For Ennis, it was the second blow from a major storm to his California Street home in the last two years. Not only was his house damaged, but it forced him to cancel his popular film festival held every year in his name, the George Ennis Film Festival, an event known for its colorful characters, celebrity impersonators and creative short films.

Flooding from both Sandy last October and Tropical Storm Irene in 2011 prevented Ennis from putting together the fifth annual George Ennis Film Festival, which has become a staple in the West End since 2008.

Now, Ennis wants to bring his festival back and make it better than ever.

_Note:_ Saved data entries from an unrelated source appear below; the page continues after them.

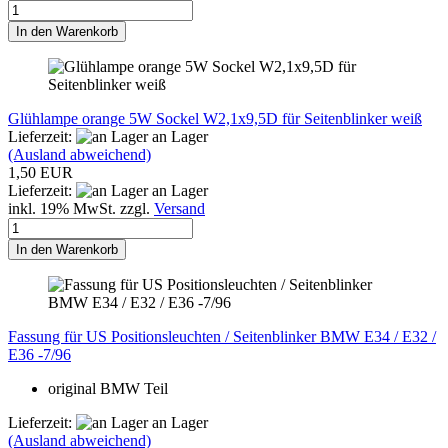
In den Warenkorb
Glühlampe orange 5W Sockel W2,1x9,5D für Seitenblinker weiß
Lieferzeit:
an Lager
(Ausland abweichend)
1,50 EUR
Lieferzeit:
an Lager
inkl. 19% MwSt. zzgl.
Versand
In den Warenkorb
Fassung für US Positionsleuchten / Seitenblinker BMW E34 / E32 /
E36 -7/96
original BMW Teil
Lieferzeit:
an Lager
(Ausland abweichend)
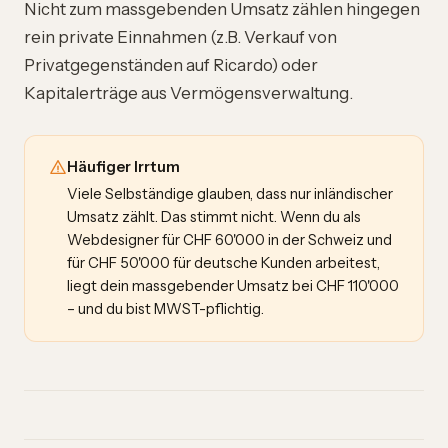
Nicht zum massgebenden Umsatz zählen hingegen
rein private Einnahmen (z.B. Verkauf von
Privatgegenständen auf Ricardo) oder
Kapitalerträge aus Vermögensverwaltung.
Häufiger Irrtum
Viele Selbständige glauben, dass nur inländischer
Umsatz zählt. Das stimmt nicht. Wenn du als
Webdesigner für CHF 60'000 in der Schweiz und
für CHF 50'000 für deutsche Kunden arbeitest,
liegt dein massgebender Umsatz bei CHF 110'000
– und du bist MWST-pflichtig.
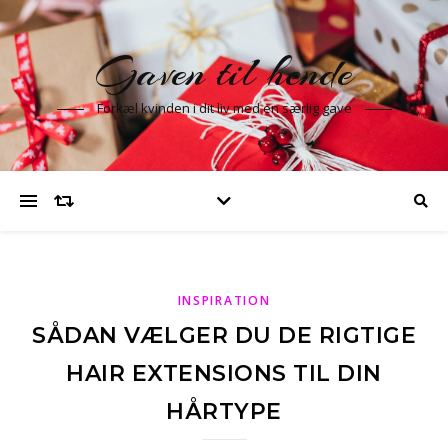
Gaven til hende
Forkæl kvinden i dit liv med en særlig gave
INSPIRATION
SÅDAN VÆLGER DU DE RIGTIGE
HAIR EXTENSIONS TIL DIN
HÅRTYPE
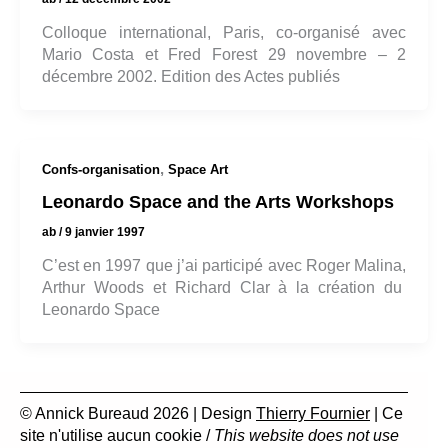
Colloque international, Paris, co-organisé avec
Mario Costa et Fred Forest 29 novembre – 2
décembre 2002. Edition des Actes publiés
,
Confs-organisation
Space Art
Leonardo Space and the Arts Workshops
ab
/
9 janvier 1997
C’est en 1997 que j’ai participé avec Roger Malina,
Arthur Woods et Richard Clar à la création du
Leonardo Space
© Annick Bureaud 2026 | Design
Thierry Fournier
| Ce
site n'utilise aucun cookie /
This website does not use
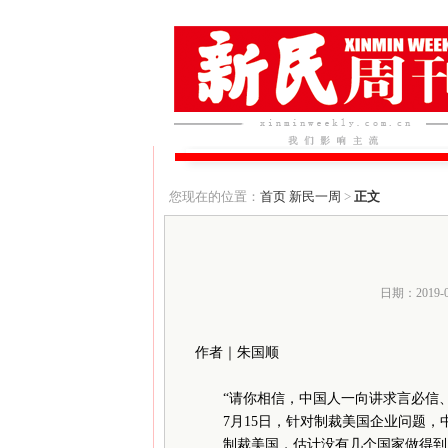
您现在的位置：
首页
新民一周
>
正文
日期：2019-
作者｜朱国顺
“请你相信，中国人一向讲求言必信
7月15日，针对制裁美国企业问题，
制裁美国，估计没有几个国家做得到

“There’s a lot of work behind the scenes that goes into the film festival,” Ennis said. “With all the things that are involved post-storm with moving, dealing with insurance companies and construction companies — it was just too much of a task honestly to give it the attention that it deserves.”

Ennis said that he hopes to begin work for next year’s festival sometime in the next three or four months, when his new house is expected to be finished. He said he wants it to take place sometime when it’s warm out, preferably next spring or summer.

“Right now my head has been spinning with everything that has been going on with getting back home,” Ennis said. “Once I get back … I can get my concentration back into it.”

The festival first started at the urging of his friends as “sort of a joke” and it only featured films about Ennis. While it still retains that “spoof of a real film festival” feel, it now includes entries from other filmmakers and raises money for the Juvenile Diabetes Research Foundation, a cause close to Ennis ever since his son, P.J., now 20, was diagnosed with type 1 diabetes.

“It means a lot to me because it’s kind of a pet project and it’s a fundraiser I’m fairly close to,” Ennis said.

Ennis said he’s heard from people who have told him during the hiatus that they want to see the festival return in the near future.